Farah shrugged off continued doping allegations to mount a second defence of the 10,000m in London after victories in Moscow in 2013 and Beijing two years ago. He still had six men for company down the backstretch, yet held his nerve and ultimately devastating kick to win in 26:49.53 - the fastest time in the world this year.
That 100m final takes place on Saturday, but another legend of the sport goes in a final this evening - that's Mo Farah, who contests the 10,000m, which is a straight final with no heats.
Mo Farah is confident he can win the 5,000 metres at the World Athletics Championships despite injuring his knee and needing three stitches in his left leg after his epic 10,000 metres triumph on Friday.
The win comes five years to the day since he claimed Olympic 10,000m gold on "Super Saturday" at London 2012 and extends his unbeaten run over the distance to nine races stretching back to 2011.
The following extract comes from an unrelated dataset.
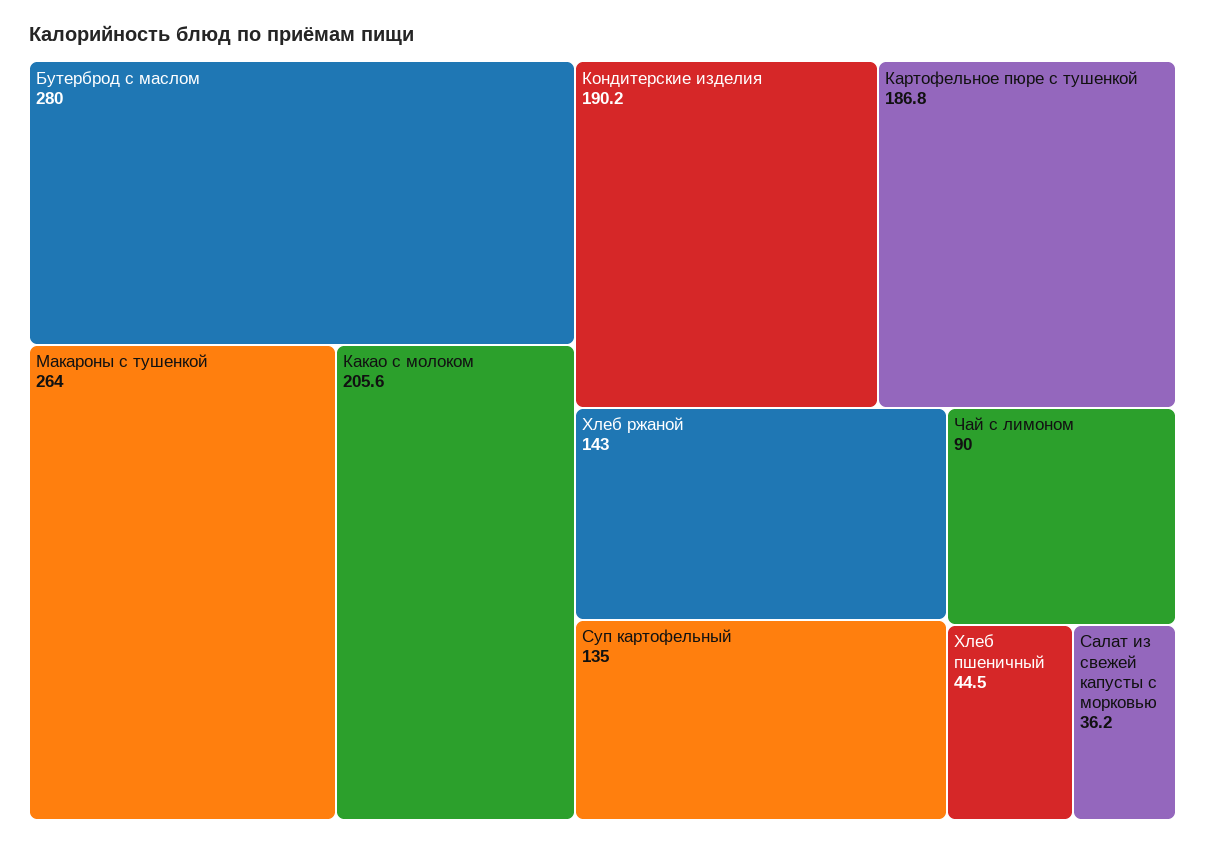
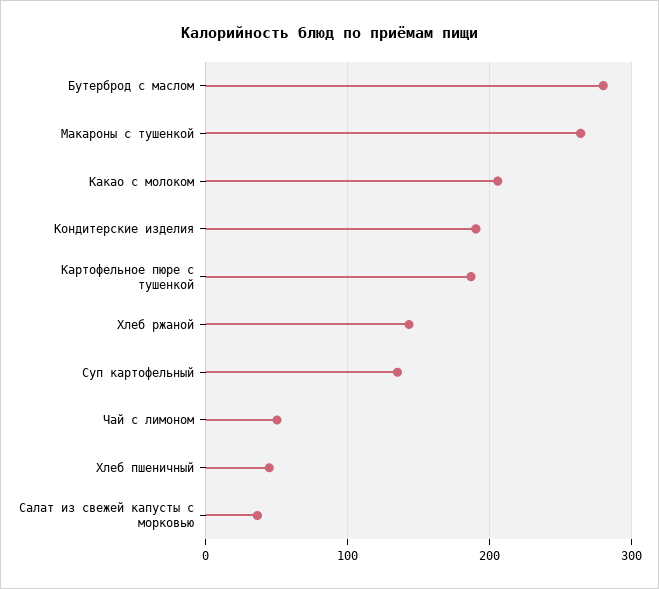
Чай с лимоном: 90 -> 50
Uganda's Joshua Cheptegei took second in 26:49.94, his own fast finish not enough to seriously challenge the champion, while Paul Tanui (26:50.60) claimed bronze for Kenya. "To all the kids out there, if you want to be like me it is possible if you work hard". The distance runner said he believed in his sprinting abilities that once again has worked in his favour.
From there on the race unfolded into the inevitable, and became all about Farah, who despite producing these unbreakable displays on the track, still can't distance himself from the shadow of drugs, specially his association coach Alberto Salazar, now being investigated by USA anti-doping. "This was very special", Farah said.
"I just had to stay strong, I was just thinking that I can't lose in my home town".
"I knew at 12 laps to go when they went hard from there I knew it was going to be tough". It was terrible. I've got the 5000m, though. "At 24, she's still developing and, although gold might be just out of reach, when the final comes around on Monday, I'm backing Laura to take a gutsy silver". "I have to get this start together because I can't keep doing this", Bolt told reporters.
BBC 5 live commentator Mike Costello: "It was astonishing the discipline he showed to win and he looked so in control it was nearly like his great hero Muhammad Ali to George Foreman in the Rumble of the Jungle when he said 'is that all you've got?'" At 34, there has to be a question mark over whether he has that final-lap blistering pace. "This was very special". Nothing was going to stop Farah, even a little stumble off balance where his foot went off the track could not prevent Farah from gaining his last 10,000m gold.
Reece Prescod qualified in 10.03 seconds, with CJ Ujah joining him in 10.07 seconds and James Dasaolu coming home second behind Usain Bolt in the sixth heat in 10.13 seconds.